The Americans stood talking among themselves. This is it, he thought. This is how great men are made.
“Ready for lunch,” he spoke into his walkie-talkie. “Let’s eat.” Within seconds, gunshots erupted from the far side of the hill. As the American soldiers scrambled for cover, Akbar Gul aimed his launcher and fired. The Americans were shooting back wildly. He reloaded and fired again. There was gunfire coming in now from multiple directions. His man was beginning to wobble under him, so he climbed off and onto another fighter. Three of the Americans had taken cover behind some boulders; the fourth was nowhere to be seen.
Many minutes passed as the firing continued, and in a haze of smoke and dust Akbar Gul could no longer see what he was shooting at. He began to worry about American reinforcements. He had just radioed his concern to Ghulam Ali when the air pulsed with a sound that did not belong. Suddenly, the world exploded.

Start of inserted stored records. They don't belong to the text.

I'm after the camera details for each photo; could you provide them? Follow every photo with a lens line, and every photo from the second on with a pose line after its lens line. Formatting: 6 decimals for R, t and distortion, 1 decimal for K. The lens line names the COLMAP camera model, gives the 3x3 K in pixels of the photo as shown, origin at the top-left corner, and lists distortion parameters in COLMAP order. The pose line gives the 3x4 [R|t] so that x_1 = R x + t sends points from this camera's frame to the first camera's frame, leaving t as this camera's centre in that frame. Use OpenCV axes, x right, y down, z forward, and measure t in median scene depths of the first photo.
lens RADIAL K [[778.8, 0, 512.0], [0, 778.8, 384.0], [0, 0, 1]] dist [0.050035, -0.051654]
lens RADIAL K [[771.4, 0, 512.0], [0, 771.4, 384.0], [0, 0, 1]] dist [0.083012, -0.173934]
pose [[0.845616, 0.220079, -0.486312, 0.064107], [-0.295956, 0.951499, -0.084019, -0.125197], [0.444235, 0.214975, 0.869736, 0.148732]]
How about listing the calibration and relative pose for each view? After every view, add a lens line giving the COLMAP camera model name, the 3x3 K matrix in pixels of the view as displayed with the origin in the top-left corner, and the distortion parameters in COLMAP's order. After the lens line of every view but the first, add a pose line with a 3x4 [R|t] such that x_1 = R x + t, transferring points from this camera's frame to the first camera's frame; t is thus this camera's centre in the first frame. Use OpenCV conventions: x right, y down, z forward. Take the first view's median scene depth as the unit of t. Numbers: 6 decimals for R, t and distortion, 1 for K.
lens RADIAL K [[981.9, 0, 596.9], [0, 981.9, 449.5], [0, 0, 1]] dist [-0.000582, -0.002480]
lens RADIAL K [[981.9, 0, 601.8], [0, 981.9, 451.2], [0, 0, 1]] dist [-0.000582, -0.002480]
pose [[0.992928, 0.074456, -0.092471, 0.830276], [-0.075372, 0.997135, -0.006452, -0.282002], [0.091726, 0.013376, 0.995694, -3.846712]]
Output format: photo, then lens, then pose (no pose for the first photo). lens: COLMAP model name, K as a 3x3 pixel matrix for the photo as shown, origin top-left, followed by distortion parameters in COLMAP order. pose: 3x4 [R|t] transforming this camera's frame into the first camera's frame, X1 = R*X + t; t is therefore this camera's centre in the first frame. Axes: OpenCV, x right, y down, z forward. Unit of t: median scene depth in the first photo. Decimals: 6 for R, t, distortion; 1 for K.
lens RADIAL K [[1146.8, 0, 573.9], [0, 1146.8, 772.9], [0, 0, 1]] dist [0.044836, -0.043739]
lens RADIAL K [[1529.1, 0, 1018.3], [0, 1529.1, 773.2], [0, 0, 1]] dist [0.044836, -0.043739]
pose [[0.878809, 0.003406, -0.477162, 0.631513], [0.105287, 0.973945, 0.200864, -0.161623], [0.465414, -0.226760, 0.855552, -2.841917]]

Unbearable heat. Smoke mud-thick. A ringing in his ears. He’d fallen off his compatriot’s shoulders, and he could hear the plane returning. Reaching for his walkie-talkie, he spoke in the calmest tone he could muster. “It’s okay! Just run! Don’t worry—just run, run, run!”
* * *
That evening, the commanders regrouped in the mountains. Remarkably, there were no injuries. They spoke among themselves of how cowardly the Americans were, how without their airplanes this war would be over in months. The mood was triumphant, their narrow escape evidence that God was on their side.